Externamente, la fachada occidental, con su portal del siglo XIII con arcos tallados, y la cama asimétrica (abidiole redondo, ábside poligonal, capilla cuadrada) crean una silueta pintoresca, capturada por Van Gogh. Las estribaciones, las cornisas beauvaisines, y los botones de arco, aunque parcialmente redone, conservan su carácter medieval. La capilla de la Virgen, a pesar de sus enormes estribaciones, ilustra la transición hacia el Renacimiento con su doric metope entabment.
Los muebles clasificados, como el tabernáculo de oro del siglo XVII o la estatua de la Virgen mutilada durante la Revolución, relata los levantamientos religiosos y políticos que afectaron al edificio. Las pinturas, incluyendo un Descenso de la Cruz por Émile Bernard (1937) y una Decolletación de San Juan Bautista atribuida a Louis Finson (cerca de XVII), enriquecen su patrimonio artístico.
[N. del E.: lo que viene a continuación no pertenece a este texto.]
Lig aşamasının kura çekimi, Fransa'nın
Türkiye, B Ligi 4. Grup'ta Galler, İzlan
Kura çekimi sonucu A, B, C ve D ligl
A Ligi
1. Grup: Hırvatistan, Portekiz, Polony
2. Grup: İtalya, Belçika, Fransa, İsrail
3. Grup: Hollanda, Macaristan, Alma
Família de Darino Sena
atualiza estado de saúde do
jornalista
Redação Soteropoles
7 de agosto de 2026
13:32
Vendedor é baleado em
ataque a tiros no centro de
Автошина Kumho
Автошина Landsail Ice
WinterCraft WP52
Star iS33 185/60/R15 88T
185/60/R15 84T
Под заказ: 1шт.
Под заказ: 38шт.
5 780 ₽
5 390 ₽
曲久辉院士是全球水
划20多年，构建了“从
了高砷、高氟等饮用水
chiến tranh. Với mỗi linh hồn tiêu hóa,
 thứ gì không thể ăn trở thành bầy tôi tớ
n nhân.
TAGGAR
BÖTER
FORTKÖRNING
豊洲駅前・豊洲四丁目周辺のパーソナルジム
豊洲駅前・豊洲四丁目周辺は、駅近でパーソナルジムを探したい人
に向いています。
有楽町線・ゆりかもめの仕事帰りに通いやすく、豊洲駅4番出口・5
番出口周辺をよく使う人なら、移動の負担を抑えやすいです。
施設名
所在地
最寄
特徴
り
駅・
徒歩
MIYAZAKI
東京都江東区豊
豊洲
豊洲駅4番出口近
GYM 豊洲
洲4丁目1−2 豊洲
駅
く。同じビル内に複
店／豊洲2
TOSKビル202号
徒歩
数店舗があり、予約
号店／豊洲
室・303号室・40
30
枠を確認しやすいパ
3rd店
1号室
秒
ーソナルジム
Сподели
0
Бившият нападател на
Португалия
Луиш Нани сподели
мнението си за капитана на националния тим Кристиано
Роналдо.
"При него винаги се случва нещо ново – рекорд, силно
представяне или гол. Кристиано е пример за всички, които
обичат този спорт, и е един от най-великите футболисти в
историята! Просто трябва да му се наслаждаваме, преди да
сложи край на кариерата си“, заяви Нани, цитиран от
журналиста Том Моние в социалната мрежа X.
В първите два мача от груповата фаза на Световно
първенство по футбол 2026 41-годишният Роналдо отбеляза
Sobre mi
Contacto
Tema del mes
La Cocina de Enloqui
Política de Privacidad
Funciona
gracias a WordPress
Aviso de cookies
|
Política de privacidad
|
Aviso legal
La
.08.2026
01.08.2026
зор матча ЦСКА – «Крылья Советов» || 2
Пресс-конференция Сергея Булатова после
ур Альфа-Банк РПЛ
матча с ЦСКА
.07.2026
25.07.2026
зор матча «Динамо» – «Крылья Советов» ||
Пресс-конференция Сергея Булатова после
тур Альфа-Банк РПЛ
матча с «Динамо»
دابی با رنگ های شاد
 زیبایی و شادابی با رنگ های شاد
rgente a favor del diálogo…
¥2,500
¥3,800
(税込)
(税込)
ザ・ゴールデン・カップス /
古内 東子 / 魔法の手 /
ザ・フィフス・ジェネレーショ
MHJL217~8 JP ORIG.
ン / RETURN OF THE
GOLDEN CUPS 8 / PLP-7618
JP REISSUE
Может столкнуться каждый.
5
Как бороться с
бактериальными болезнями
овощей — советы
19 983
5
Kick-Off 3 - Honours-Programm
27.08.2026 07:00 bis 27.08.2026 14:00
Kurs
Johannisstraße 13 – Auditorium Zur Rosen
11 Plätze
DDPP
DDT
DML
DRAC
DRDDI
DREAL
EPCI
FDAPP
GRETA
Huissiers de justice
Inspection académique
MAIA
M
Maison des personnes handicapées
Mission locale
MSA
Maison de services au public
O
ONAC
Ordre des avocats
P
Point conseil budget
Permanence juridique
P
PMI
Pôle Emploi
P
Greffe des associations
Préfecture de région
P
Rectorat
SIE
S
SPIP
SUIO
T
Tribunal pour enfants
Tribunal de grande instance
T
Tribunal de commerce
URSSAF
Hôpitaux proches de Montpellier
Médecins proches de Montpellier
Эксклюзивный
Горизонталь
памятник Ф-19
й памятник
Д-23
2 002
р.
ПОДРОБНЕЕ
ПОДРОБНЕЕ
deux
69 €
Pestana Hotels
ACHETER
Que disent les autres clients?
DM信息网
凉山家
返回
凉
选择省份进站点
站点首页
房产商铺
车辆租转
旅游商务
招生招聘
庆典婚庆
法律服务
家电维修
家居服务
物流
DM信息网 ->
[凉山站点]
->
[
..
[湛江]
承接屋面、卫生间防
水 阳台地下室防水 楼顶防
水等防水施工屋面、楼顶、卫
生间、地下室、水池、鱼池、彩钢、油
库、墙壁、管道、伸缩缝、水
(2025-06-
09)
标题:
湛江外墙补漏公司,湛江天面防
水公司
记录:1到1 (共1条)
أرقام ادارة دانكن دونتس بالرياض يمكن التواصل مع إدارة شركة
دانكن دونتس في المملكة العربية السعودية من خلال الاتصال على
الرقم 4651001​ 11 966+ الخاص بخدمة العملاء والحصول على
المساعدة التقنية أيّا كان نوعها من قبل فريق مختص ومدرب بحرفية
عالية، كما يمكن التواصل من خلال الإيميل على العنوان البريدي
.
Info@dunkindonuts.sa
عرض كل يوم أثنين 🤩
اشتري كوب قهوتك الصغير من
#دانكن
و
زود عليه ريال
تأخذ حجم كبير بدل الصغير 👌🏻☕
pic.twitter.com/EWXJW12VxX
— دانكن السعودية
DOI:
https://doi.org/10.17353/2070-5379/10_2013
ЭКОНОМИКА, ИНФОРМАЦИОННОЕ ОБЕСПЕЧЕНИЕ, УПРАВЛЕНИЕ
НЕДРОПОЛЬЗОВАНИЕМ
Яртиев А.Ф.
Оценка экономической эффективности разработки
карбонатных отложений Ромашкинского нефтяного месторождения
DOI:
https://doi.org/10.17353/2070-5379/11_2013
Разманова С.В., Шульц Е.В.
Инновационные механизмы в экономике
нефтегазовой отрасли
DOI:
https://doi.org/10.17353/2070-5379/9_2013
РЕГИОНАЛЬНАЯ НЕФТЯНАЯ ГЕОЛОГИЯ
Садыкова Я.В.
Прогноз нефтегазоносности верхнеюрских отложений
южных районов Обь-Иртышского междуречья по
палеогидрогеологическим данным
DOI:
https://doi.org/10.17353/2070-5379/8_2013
Estos elementos, combinados con la historia arquitectónica, hacen de la iglesia un gran testimonio de arte sagrado en Île-de-France.
Las excavaciones y restauraciones modernas (como la de 2016 para el techo) revelan un deseo constante de preservar este monumento, clasificado como Monumentos Históricos por su interés arqueológico y artístico. Su escalera exterior, ventanas de vidrio manchadas desaparecidas y cambios estructurales (como el pilar del siglo XVI corrugado) ofrecen una visión general de los retos de conservación planteados por un edificio en constante evolución.
Finalmente, la iglesia de Auvers-sur-Oise encarna la síntesis entre el patrimonio local y la influencia internacional, gracias a Van Gogh y su arquitectura ecléctica. Su historia, desde los Condes de Vexin hasta los parroquianos modernos, lo convierte en un lugar de memoria viva, donde cada piedra cuenta un fragmento de la historia francesa, desde los Capetianos hasta los impresionistas.